Please take the records that follow and repeat exactly the lines starting with the line with "(IHC) photomicrograph of" and going on through the line with "an IHC histopathology".

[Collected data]

====

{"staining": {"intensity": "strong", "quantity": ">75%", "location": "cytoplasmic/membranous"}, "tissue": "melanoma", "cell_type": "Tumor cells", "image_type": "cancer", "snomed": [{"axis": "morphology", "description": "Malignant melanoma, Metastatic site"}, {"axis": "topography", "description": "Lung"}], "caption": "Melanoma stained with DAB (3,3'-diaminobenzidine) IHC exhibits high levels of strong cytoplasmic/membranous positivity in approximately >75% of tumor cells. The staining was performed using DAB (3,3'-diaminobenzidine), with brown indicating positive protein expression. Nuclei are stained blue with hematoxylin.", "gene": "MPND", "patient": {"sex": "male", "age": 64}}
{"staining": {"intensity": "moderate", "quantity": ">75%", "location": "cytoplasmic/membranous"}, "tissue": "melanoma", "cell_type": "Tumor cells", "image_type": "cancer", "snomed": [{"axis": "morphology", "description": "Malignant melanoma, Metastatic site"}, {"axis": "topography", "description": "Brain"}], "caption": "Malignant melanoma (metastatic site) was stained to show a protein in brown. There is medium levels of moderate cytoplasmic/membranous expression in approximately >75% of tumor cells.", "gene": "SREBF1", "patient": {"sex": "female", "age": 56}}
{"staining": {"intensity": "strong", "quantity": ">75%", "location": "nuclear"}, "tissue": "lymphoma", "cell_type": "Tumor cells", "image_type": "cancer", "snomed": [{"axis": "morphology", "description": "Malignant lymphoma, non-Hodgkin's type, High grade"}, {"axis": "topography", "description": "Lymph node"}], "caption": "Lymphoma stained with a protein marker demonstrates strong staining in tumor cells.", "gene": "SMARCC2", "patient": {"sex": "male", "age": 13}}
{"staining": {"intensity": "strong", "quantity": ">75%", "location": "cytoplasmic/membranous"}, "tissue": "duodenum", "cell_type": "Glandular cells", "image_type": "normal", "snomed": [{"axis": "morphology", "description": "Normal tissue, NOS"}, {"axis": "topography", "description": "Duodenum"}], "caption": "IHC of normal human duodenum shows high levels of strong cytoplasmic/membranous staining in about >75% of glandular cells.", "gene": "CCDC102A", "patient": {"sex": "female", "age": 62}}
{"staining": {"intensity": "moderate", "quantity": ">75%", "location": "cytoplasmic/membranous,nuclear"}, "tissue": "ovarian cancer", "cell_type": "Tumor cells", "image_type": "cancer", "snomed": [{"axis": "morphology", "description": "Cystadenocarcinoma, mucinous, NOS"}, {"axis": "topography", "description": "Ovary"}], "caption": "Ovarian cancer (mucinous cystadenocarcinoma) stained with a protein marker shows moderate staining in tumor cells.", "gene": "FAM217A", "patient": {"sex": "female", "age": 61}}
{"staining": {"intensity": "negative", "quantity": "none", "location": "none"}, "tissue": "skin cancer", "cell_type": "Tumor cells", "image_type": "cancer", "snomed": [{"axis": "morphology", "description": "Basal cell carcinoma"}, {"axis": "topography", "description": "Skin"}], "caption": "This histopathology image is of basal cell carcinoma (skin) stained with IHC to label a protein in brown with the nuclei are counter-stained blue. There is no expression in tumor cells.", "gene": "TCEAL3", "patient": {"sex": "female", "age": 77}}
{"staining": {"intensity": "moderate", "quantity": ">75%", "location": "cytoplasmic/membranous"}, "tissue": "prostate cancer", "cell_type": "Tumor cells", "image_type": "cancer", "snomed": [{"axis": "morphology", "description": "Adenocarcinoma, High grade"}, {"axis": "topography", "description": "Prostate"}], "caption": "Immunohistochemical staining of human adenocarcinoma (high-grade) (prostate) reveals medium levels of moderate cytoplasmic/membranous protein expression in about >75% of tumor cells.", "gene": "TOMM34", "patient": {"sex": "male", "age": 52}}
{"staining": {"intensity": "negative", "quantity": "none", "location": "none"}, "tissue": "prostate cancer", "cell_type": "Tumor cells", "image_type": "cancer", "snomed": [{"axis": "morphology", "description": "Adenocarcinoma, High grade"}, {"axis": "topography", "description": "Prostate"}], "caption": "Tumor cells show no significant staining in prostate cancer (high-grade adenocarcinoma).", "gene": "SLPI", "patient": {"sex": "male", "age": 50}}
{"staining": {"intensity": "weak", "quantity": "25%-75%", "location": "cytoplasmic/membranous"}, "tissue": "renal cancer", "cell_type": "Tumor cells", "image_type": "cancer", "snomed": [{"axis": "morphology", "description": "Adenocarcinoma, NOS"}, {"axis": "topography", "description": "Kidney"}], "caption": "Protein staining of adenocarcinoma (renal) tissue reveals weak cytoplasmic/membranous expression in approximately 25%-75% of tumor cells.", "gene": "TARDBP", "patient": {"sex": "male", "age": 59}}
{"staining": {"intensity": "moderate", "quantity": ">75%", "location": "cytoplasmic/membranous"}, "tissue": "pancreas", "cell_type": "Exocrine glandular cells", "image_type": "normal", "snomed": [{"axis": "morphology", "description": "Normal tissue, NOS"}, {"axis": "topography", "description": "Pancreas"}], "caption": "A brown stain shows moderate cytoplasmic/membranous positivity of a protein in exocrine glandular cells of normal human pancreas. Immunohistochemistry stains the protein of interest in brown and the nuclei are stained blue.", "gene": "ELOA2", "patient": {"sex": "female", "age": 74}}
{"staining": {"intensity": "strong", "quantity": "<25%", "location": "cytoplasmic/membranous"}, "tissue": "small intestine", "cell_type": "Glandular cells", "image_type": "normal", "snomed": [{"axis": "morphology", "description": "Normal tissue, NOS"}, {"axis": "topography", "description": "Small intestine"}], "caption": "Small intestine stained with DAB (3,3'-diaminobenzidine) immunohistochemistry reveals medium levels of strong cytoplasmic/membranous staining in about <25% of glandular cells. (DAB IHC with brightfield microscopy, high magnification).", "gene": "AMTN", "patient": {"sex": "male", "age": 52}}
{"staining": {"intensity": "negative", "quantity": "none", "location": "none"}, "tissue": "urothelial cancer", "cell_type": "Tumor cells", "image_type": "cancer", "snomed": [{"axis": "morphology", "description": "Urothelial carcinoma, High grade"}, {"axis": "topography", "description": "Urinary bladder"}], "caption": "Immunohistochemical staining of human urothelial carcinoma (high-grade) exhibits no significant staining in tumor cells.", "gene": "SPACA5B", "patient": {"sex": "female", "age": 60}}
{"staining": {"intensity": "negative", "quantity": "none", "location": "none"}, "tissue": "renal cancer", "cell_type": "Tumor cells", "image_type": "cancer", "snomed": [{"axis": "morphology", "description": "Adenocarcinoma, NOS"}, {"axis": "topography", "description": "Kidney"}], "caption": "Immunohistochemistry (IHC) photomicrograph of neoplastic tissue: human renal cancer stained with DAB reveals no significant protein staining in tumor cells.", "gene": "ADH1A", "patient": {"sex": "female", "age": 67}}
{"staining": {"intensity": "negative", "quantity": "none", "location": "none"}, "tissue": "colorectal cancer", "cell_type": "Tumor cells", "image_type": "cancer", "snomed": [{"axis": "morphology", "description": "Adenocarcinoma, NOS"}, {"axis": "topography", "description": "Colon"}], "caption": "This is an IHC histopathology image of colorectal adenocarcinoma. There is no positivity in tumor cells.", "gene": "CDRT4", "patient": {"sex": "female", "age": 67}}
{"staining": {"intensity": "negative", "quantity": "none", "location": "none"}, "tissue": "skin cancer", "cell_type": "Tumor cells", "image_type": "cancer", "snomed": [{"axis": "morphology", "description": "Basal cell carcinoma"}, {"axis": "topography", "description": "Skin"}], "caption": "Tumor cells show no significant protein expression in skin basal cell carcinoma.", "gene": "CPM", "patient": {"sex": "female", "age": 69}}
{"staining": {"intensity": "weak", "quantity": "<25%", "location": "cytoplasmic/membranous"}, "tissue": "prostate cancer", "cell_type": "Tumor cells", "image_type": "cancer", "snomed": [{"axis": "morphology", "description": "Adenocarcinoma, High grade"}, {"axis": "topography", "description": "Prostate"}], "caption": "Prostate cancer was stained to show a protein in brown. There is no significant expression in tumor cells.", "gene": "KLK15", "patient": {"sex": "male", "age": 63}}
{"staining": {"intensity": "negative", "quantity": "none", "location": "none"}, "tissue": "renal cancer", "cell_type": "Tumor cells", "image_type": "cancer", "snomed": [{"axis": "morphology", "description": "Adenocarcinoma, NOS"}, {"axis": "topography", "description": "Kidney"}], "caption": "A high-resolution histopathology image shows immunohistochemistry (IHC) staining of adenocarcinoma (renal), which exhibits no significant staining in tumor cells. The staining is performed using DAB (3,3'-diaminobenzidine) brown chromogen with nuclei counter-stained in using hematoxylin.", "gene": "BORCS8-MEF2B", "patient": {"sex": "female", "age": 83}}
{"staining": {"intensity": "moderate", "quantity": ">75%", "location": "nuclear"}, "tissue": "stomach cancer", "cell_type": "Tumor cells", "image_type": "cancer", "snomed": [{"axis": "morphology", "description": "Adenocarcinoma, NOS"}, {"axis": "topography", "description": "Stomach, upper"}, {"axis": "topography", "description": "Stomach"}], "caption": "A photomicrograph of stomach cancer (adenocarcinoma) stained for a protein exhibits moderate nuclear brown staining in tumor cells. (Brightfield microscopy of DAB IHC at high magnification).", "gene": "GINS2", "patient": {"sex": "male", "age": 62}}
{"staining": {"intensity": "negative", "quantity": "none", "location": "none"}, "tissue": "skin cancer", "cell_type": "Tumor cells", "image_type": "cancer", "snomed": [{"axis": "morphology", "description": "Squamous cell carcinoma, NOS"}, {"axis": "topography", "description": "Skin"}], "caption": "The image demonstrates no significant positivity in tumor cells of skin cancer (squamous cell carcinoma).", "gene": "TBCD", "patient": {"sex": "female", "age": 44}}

====

**PROBLEM SOLUTION:**
{"staining": {"intensity": "negative", "quantity": "none", "location": "none"}, "tissue": "renal cancer", "cell_type": "Tumor cells", "image_type": "cancer", "snomed": [{"axis": "morphology", "description": "Adenocarcinoma, NOS"}, {"axis": "topography", "description": "Kidney"}], "caption": "Immunohistochemistry (IHC) photomicrograph of neoplastic tissue: human renal cancer stained with DAB reveals no significant protein staining in tumor cells.", "gene": "ADH1A", "patient": {"sex": "female", "age": 67}}
{"staining": {"intensity": "negative", "quantity": "none", "location": "none"}, "tissue": "colorectal cancer", "cell_type": "Tumor cells", "image_type": "cancer", "snomed": [{"axis": "morphology", "description": "Adenocarcinoma, NOS"}, {"axis": "topography", "description": "Colon"}], "caption": "This is an IHC histopathology image of colorectal adenocarcinoma. There is no positivity in tumor cells.", "gene": "CDRT4", "patient": {"sex": "female", "age": 67}}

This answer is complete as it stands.